- Work to be completed
Copy the lines below, replacing "Continuer la lecture" with "Lire la suite" everywhere and leaving everything else unchanged. Omit the pictures from your answer.

○ ○ ○ ○

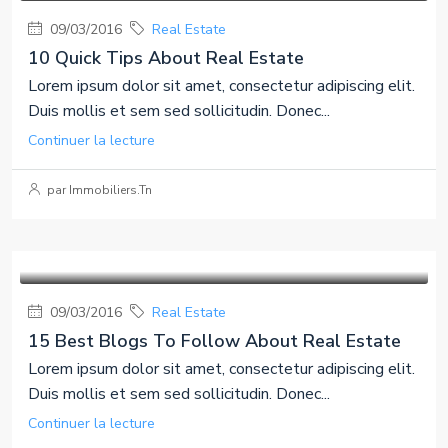
09/03/2016
Real Estate
10 Quick Tips About Real Estate
Lorem ipsum dolor sit amet, consectetur adipiscing elit.
Duis mollis et sem sed sollicitudin. Donec...
Continuer la lecture
par Immobiliers.Tn
09/03/2016
Real Estate
15 Best Blogs To Follow About Real Estate
Lorem ipsum dolor sit amet, consectetur adipiscing elit.
Duis mollis et sem sed sollicitudin. Donec...
Continuer la lecture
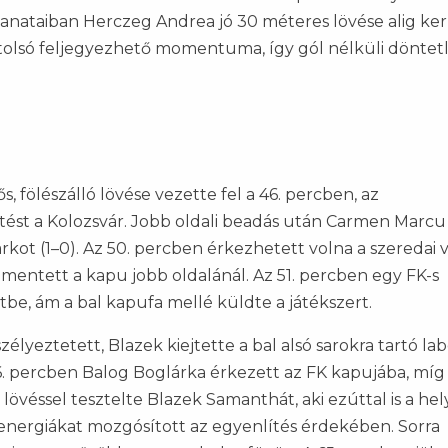
lanataiban Herczeg Andrea jó 30 méteres lövése alig ker
sz utolsó feljegyezhető momentuma, így gól nélküli dönte
, fölészálló lövése vezette fel a 46. percben, az
ést a Kolozsvár. Jobb oldali beadás után Carmen Marcu
arkot (1–0). Az 50. percben érkezhetett volna a szeredai v
entett a kapu jobb oldalánál. Az 51. percben egy FK-s
tbe, ám a bal kapufa mellé küldte a játékszert.
yeztetett, Blazek kiejtette a bal alsó sarokra tartó lab
6. percben Balog Boglárka érkezett az FK kapujába, míg
 lövéssel tesztelte Blazek Samanthát, aki ezúttal is a he
energiákat mozgósított az egyenlítés érdekében. Sorra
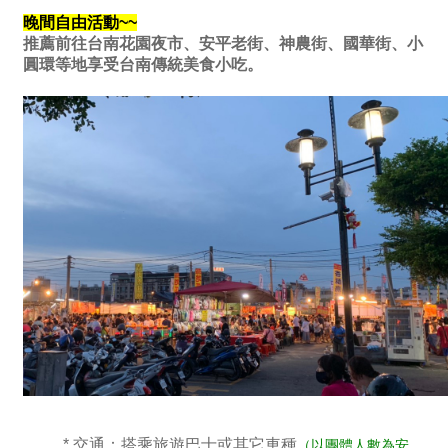
晚間自由活動~~
推薦前往台南花園夜市、安平老街、神農街、國華街、小
圓環等地享受台南傳統美食小吃。
* 交通：搭乘旅遊巴士或其它車種
（以團體人數為安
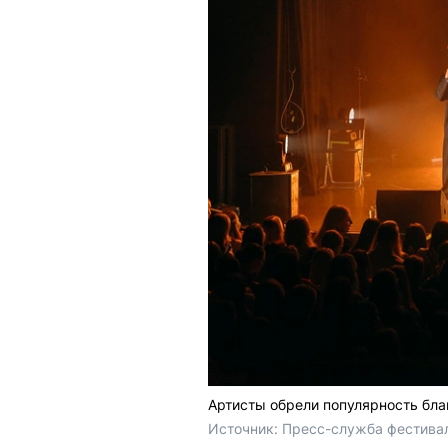
Артисты обрели популярность бл
Источник: 
Пресс-служба фестиваля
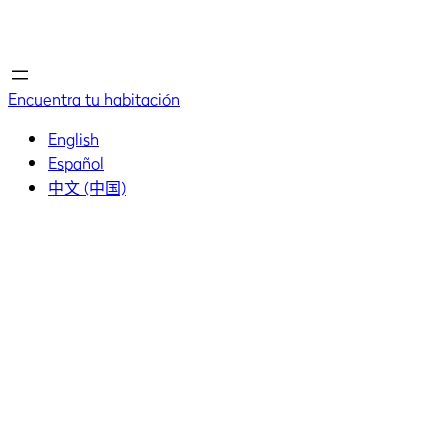
Inicio
Inicio
Encuentra tu habitación
English
Español
中文 (中国)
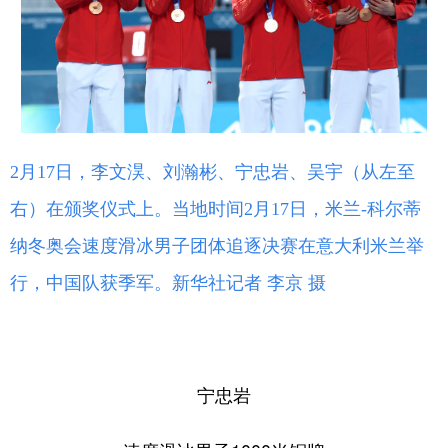
2月17日，李文淏、刘瀚彬、宁忠岩、吴宇（从左至
右）在颁奖仪式上。当地时间2月17日，米兰-科尔蒂
纳冬奥会速度滑冰男子团体追逐决赛在意大利米兰举
行，中国队获季军。新华社记者 李京 摄
宁忠岩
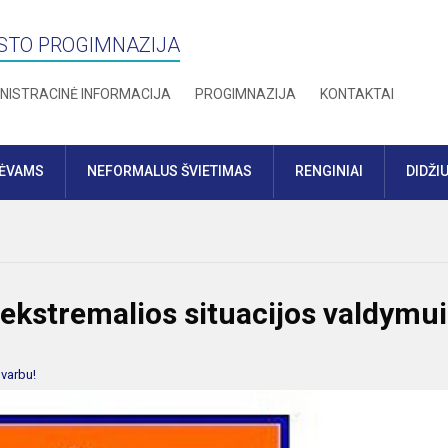
STO PROGIMNAZIJA
NISTRACINĖ INFORMACIJA
PROGIMNAZIJA
KONTAKTAI
TĖVAMS
NEFORMALUS ŠVIETIMAS
RENGINIAI
DIDŽI
ekstremalios situacijos valdymui
varbu!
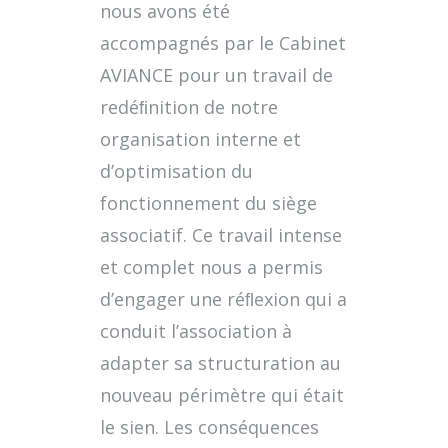
nous avons été
accompagnés par le Cabinet
AVIANCE pour un travail de
redéﬁnition de notre
organisation interne et
d’optimisation du
fonctionnement du siège
associatif. Ce travail intense
et complet nous a permis
d’engager une réﬂexion qui a
conduit l’association à
adapter sa structuration au
nouveau périmètre qui était
le sien. Les conséquences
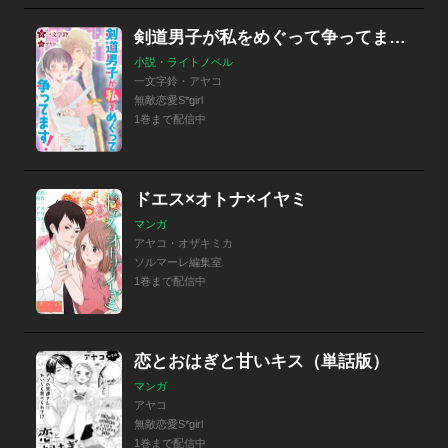
剣道男子が私をめぐって争ってます！【イラスト入り】
小説・ライトノベル
一文字鈴・アヤコ
無敵恋愛S*girl
1巻まで配信中
ドエス×オトナ×イヤミ
マンガ
アヤコ・オザキミカ
ソルマーレ編集室
1巻まで配信中
恋とおはぎと甘いキス（単話版）
マンガ
アヤコ
無敵恋愛S*girl
1巻まで配信中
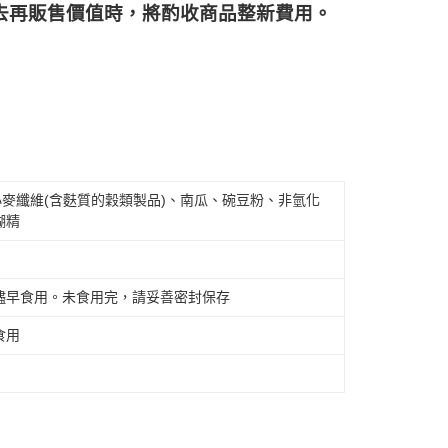
再販售價值時，將酌收商品整﻿新費用。
小麥纖維(含麩質的穀類製品)、南瓜、碗豆粉、非氫化
糊精
儘早食用。未食用完，請妥善密封保存
食用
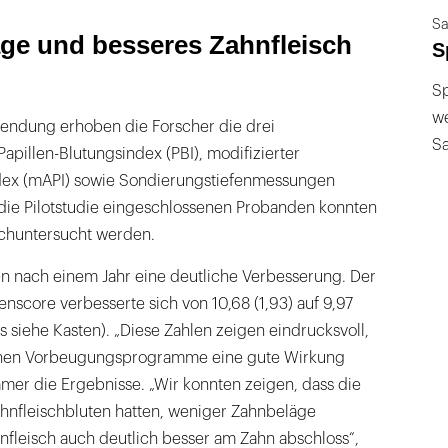
Sa
ge und besseres Zahnfleisch
S
Sp
we
endung erhoben die Forscher die drei
S
pillen-Blutungsindex (PBI), modifizierter
dex (mAPI) sowie Sondierungstiefenmessungen
 die Pilotstudie eingeschlossenen Probanden konnten
chuntersucht werden.
ten nach einem Jahr eine deutliche Verbesserung. Der
core verbesserte sich von 10,68 (1,93) auf 9,97
ils siehe Kasten). „Diese Zahlen zeigen eindrucksvoll,
ichen Vorbeugungsprogramme eine gute Wirkung
immer die Ergebnisse. „Wir konnten zeigen, dass die
nfleischbluten hatten, weniger Zahnbeläge
nfleisch auch deutlich besser am Zahn abschloss“,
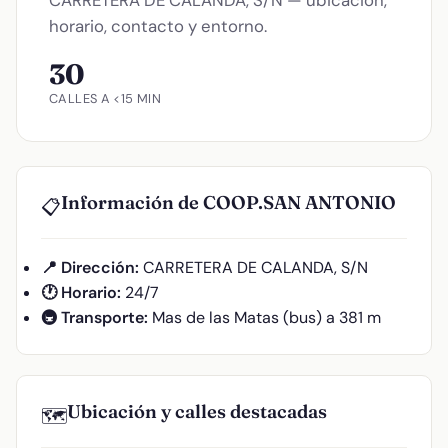
horario, contacto y entorno.
30
CALLES A <15 MIN
Información de COOP.SAN ANTONIO
📋
📍 Dirección:
CARRETERA DE CALANDA, S/N
🕐 Horario:
24/7
🚇 Transporte:
Mas de las Matas (bus) a 381 m
Ubicación y calles destacadas
🗺️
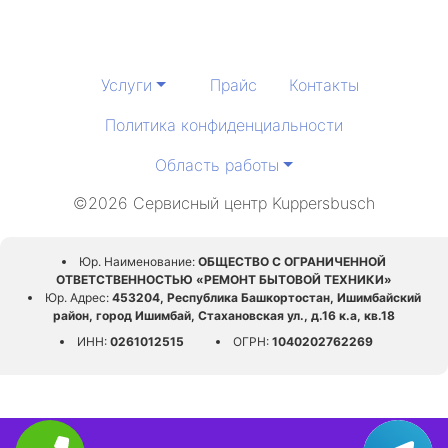
Услуги
Прайс
Контакты
Политика конфиденциальности
Область работы
©2026 Сервисный центр Kuppersbusch
Юр. Наименование:
ОБЩЕСТВО С ОГРАНИЧЕННОЙ
ОТВЕТСТВЕННОСТЬЮ «РЕМОНТ БЫТОВОЙ ТЕХНИКИ»
Юр. Адрес:
453204, Республика Башкортостан, Ишимбайский
район, город Ишимбай, Стахановская ул., д.16 к.а, кв.18
ИНН:
0261012515
ОГРН:
1040202762269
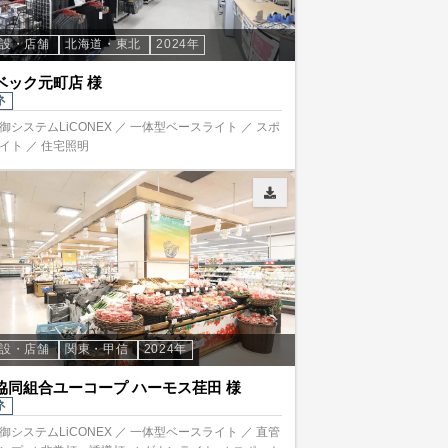
施設・店舗
北海道・東北
2024年
ベック元町店 様
ネ
御システムLiCONEX ／ 一体型ベースライト ／ スポ
イト ／ 住宅照明
施設・店舗
関東・甲信
2024年
協同組合ユーコープ ハーモス荏田 様
ネ
御システムLiCONEX ／ 一体型ベースライト ／ 直管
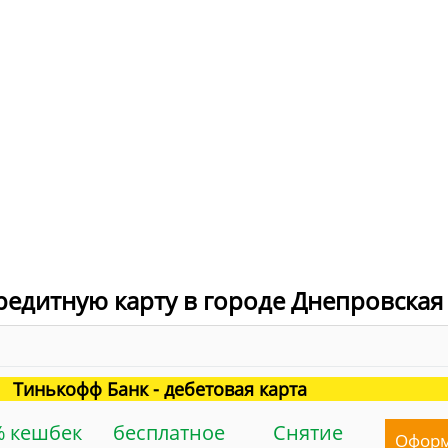
редитную карту в городе Днепровская
Тинькофф Банк - дебетовая карта
% кешбек
бесплатное
Снятие
Офор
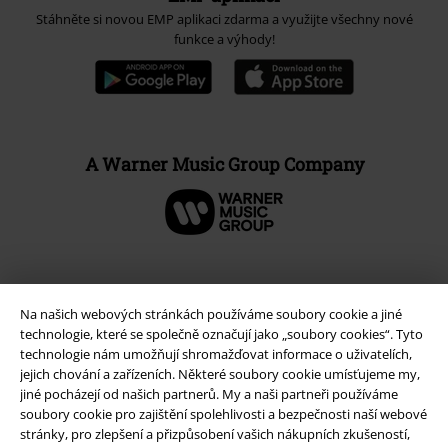
Stáhněte si novou EMP aplikaci zdarma a využijte všechny nové
funkce a výhody!
A Warner Music Group Company
Na našich webových stránkách používáme soubory cookie a jiné
technologie, které se společně označují jako „soubory cookies“. Tyto
technologie nám umožňují shromažďovat informace o uživatelích,
jejich chování a zařízeních. Některé soubory cookie umísťujeme my,
jiné pocházejí od našich partnerů. My a naši partneři používáme
soubory cookie pro zajištění spolehlivosti a bezpečnosti naší webové
stránky, pro zlepšení a přizpůsobení vašich nákupních zkušeností,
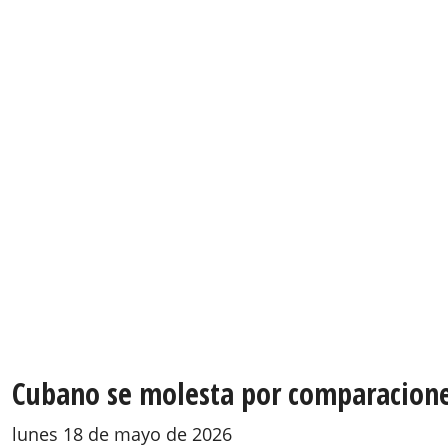
Cubano se molesta por comparaciones
lunes 18 de mayo de 2026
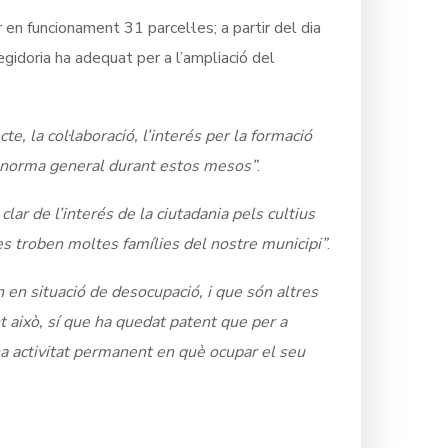
 en funcionament 31 parcel·les; a partir del dia
egidoria ha adequat per a l’ampliació del
ecte, la col·laboració, l’interés per la formació
 la norma general durant estos mesos”
.
clar de l’interés de la ciutadania pels cultius
è es troben moltes famílies del nostre municipi”
.
en situació de desocupació, i que són altres
 això, sí que ha quedat patent que per a
na activitat permanent en què ocupar el seu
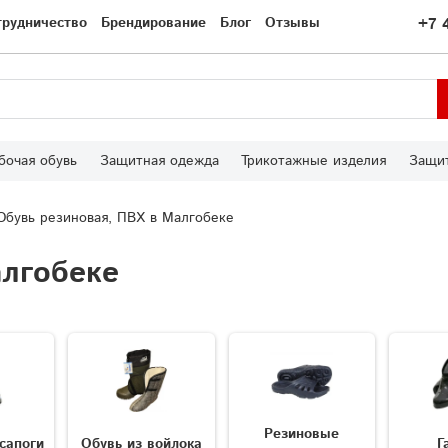
трудничество
Брендирование
Блог
Отзывы
+7 
бочая обувь
Защитная одежда
Трикотажные изделия
Защит
Обувь резиновая, ПВХ в Малгобеке
алгобеке
Резиновые
сапоги
Обувь из войлока
Г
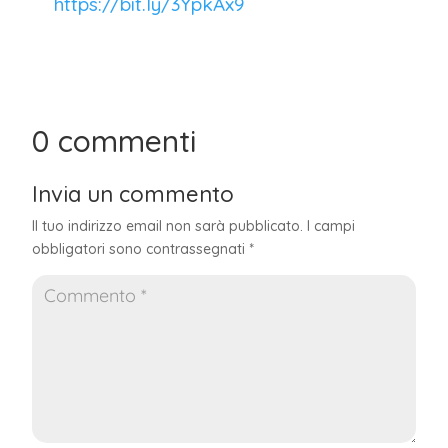
https://bit.ly/3YpkAx9
0 commenti
Invia un commento
Il tuo indirizzo email non sarà pubblicato.
I campi
obbligatori sono contrassegnati
*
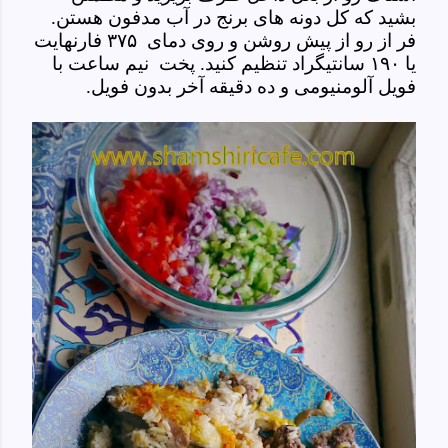
بشید که کل دونه های برنج در آب مدفون هستن.
فر از رو از پیش روشن و روی دمای ۳۷۵ فارنهایت
یا ۱۹۰ سانتیگراد تنظیم کنید. پخت نیم ساعت با
فویل آلومنیومی و ده دقیقه آخر بدون فویل.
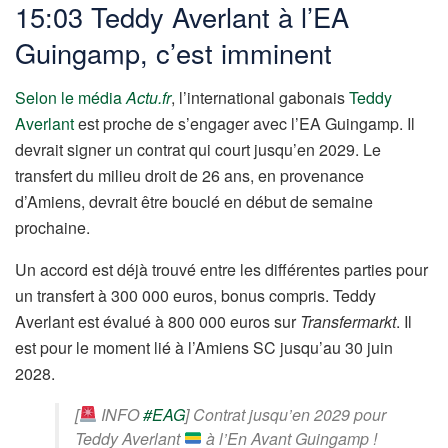
15:03 Teddy Averlant à l’EA
Guingamp, c’est imminent
Selon le média
Actu.fr
, l’international gabonais
Teddy
Averlant
est proche de s’engager avec l’EA Guingamp. Il
devrait signer un contrat qui court jusqu’en 2029. Le
transfert du milieu droit de 26 ans, en provenance
d’Amiens, devrait être bouclé en début de semaine
prochaine.
Un accord est déjà trouvé entre les différentes parties pour
un transfert à 300 000 euros, bonus compris. Teddy
Averlant est évalué à 800 000 euros sur
Transfermarkt
. Il
est pour le moment lié à l’Amiens SC jusqu’au 30 juin
2028.
[
INFO
#EAG
] Contrat jusqu’en 2029 pour
Teddy Averlant
à l’En Avant Guingamp !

○ ○ ○ ○

- Solution for this problem
09/03/2016
Real Estate
10 Quick Tips About Real Estate
Lorem ipsum dolor sit amet, consectetur adipiscing elit.
Duis mollis et sem sed sollicitudin. Donec...
Lire la suite
par Immobiliers.Tn
09/03/2016
Real Estate
15 Best Blogs To Follow About Real Estate
Lorem ipsum dolor sit amet, consectetur adipiscing elit.
Duis mollis et sem sed sollicitudin. Donec...
Lire la suite
lanataiban Herczeg Andrea jó 30 méteres lövése alig ker
sz utolsó feljegyezhető momentuma, így gól nélküli dönte
, fölészálló lövése vezette fel a 46. percben, az
ést a Kolozsvár. Jobb oldali beadás után Carmen Marcu
arkot (1–0). Az 50. percben érkezhetett volna a szeredai v
entett a kapu jobb oldalánál. Az 51. percben egy FK-s
tbe, ám a bal kapufa mellé küldte a játékszert.
yeztetett, Blazek kiejtette a bal alsó sarokra tartó lab
6. percben Balog Boglárka érkezett az FK kapujába, míg
 lövéssel tesztelte Blazek Samanthát, aki ezúttal is a he
energiákat mozgósított az egyenlítés érdekében. Sorra
晚間自由活動~~
推薦前往台南花園夜市、安平老街、神農街、國華街、小
圓環等地享受台南傳統美食小吃。
* 交通：搭乘旅遊巴士或其它車種
（以團體人數為安
Артисты обрели популярность бл
Источник: 
Пресс-служба фестиваля
Inicio
Inicio
Encuentra tu habitación
English
Español
中文 (中国)
2月17日，李文淏、刘瀚彬、宁忠岩、吴宇（从左至
右）在颁奖仪式上。当地时间2月17日，米兰-科尔蒂
纳冬奥会速度滑冰男子团体追逐决赛在意大利米兰举
行，中国队获季军。新华社记者 李京 摄
宁忠岩
STO PROGIMNAZIJA
NISTRACINĖ INFORMACIJA
PROGIMNAZIJA
KONTAKTAI
TĖVAMS
NEFORMALUS ŠVIETIMAS
RENGINIAI
DIDŽI
ekstremalios situacijos valdymui
varbu!
nous avons été
accompagnés par le Cabinet
AVIANCE pour un travail de
redéﬁnition de notre
organisation interne et
d’optimisation du
fonctionnement du siège
associatif. Ce travail intense
et complet nous a permis
d’engager une réﬂexion qui a
conduit l’association à
adapter sa structuration au
nouveau périmètre qui était
le sien. Les conséquences
剣道男子が私をめぐって争ってます！【イラスト入り】
小説・ライトノベル
一文字鈴・アヤコ
無敵恋愛S*girl
1巻まで配信中
ドエス×オトナ×イヤミ
マンガ
アヤコ・オザキミカ
ソルマーレ編集室
1巻まで配信中
恋とおはぎと甘いキス（単話版）
マンガ
アヤコ
無敵恋愛S*girl
1巻まで配信中
再販售價值時，將酌收商品整﻿新費用。
小麥纖維(含麩質的穀類製品)、南瓜、碗豆粉、非氫化
糊精
儘早食用。未食用完，請妥善密封保存
食用
Sa
ge und besseres Zahnfleisch
S
Sp
we
endung erhoben die Forscher die drei
S
pillen-Blutungsindex (PBI), modifizierter
dex (mAPI) sowie Sondierungstiefenmessungen
 die Pilotstudie eingeschlossenen Probanden konnten
chuntersucht werden.
ten nach einem Jahr eine deutliche Verbesserung. Der
core verbesserte sich von 10,68 (1,93) auf 9,97
ils siehe Kasten). „Diese Zahlen zeigen eindrucksvoll,
ichen Vorbeugungsprogramme eine gute Wirkung
immer die Ergebnisse. „Wir konnten zeigen, dass die
nfleischbluten hatten, weniger Zahnbeläge
nfleisch auch deutlich besser am Zahn abschloss“,
horario, contacto y entorno.
30
CALLES A <15 MIN
Información de COOP.SAN ANTONIO
📋
📍 Dirección:
CARRETERA DE CALANDA, S/N
🕐 Horario:
24/7
🚇 Transporte:
Mas de las Matas (bus) a 381 m
Ubicación y calles destacadas
🗺️
Услуги
Прайс
Контакты
Политика конфиденциальности
Область работы
©2026 Сервисный центр Kuppersbusch
Юр. Наименование:
ОБЩЕСТВО С ОГРАНИЧЕННОЙ
ОТВЕТСТВЕННОСТЬЮ «РЕМОНТ БЫТОВОЙ ТЕХНИКИ»
Юр. Адрес:
453204, Республика Башкортостан, Ишимбайский
район, город Ишимбай, Стахановская ул., д.16 к.а, кв.18
ИНН:
0261012515
ОГРН:
1040202762269
施設・店舗
北海道・東北
2024年
ベック元町店 様
ネ
御システムLiCONEX ／ 一体型ベースライト ／ スポ
イト ／ 住宅照明
施設・店舗
関東・甲信
2024年
協同組合ユーコープ ハーモス荏田 様
ネ
御システムLiCONEX ／ 一体型ベースライト ／ 直管
редитную карту в городе Днепровская
Тинькофф Банк - дебетовая карта
% кешбек
бесплатное
Снятие
Офор
Stáhněte si novou EMP aplikaci zdarma a využijte všechny nové
funkce a výhody!
A Warner Music Group Company
Na našich webových stránkách používáme soubory cookie a jiné
technologie, které se společně označují jako „soubory cookies“. Tyto
technologie nám umožňují shromažďovat informace o uživatelích,
jejich chování a zařízeních. Některé soubory cookie umísťujeme my,
jiné pocházejí od našich partnerů. My a naši partneři používáme
soubory cookie pro zajištění spolehlivosti a bezpečnosti naší webové
stránky, pro zlepšení a přizpůsobení vašich nákupních zkušeností,
Cubano se molesta por comparaciones
lunes 18 de mayo de 2026
 en funcionament 31 parcel·les; a partir del dia
egidoria ha adequat per a l’ampliació del
ecte, la col·laboració, l’interés per la formació
 la norma general durant estos mesos”
.
clar de l’interés de la ciutadania pels cultius
è es troben moltes famílies del nostre municipi”
.
en situació de desocupació, i que són altres
 això, sí que ha quedat patent que per a
na activitat permanent en què ocupar el seu
трудничество
Брендирование
Блог
Отзывы
+7 
бочая обувь
Защитная одежда
Трикотажные изделия
Защит
Обувь резиновая, ПВХ в Малгобеке
алгобеке
Резиновые
сапоги
Обувь из войлока
Г
https://bit.ly/3YpkAx9
0 commenti
Invia un commento
Il tuo indirizzo email non sarà pubblicato.
I campi
obbligatori sono contrassegnati
*
بشید که کل دونه های برنج در آب مدفون هستن.
فر از رو از پیش روشن و روی دمای ۳۷۵ فارنهایت
یا ۱۹۰ سانتیگراد تنظیم کنید. پخت نیم ساعت با
فویل آلومنیومی و ده دقیقه آخر بدون فویل.
15:03 Teddy Averlant à l’EA
Guingamp, c’est imminent
Selon le média
Actu.fr
, l’international gabonais
Teddy
Averlant
est proche de s’engager avec l’EA Guingamp. Il
devrait signer un contrat qui court jusqu’en 2029. Le
transfert du milieu droit de 26 ans, en provenance
d’Amiens, devrait être bouclé en début de semaine
prochaine.
Un accord est déjà trouvé entre les différentes parties pour
un transfert à 300 000 euros, bonus compris. Teddy
Averlant est évalué à 800 000 euros sur
Transfermarkt
. Il
est pour le moment lié à l’Amiens SC jusqu’au 30 juin
2028.
[
INFO
#EAG
] Contrat jusqu’en 2029 pour
Teddy Averlant
à l’En Avant Guingamp !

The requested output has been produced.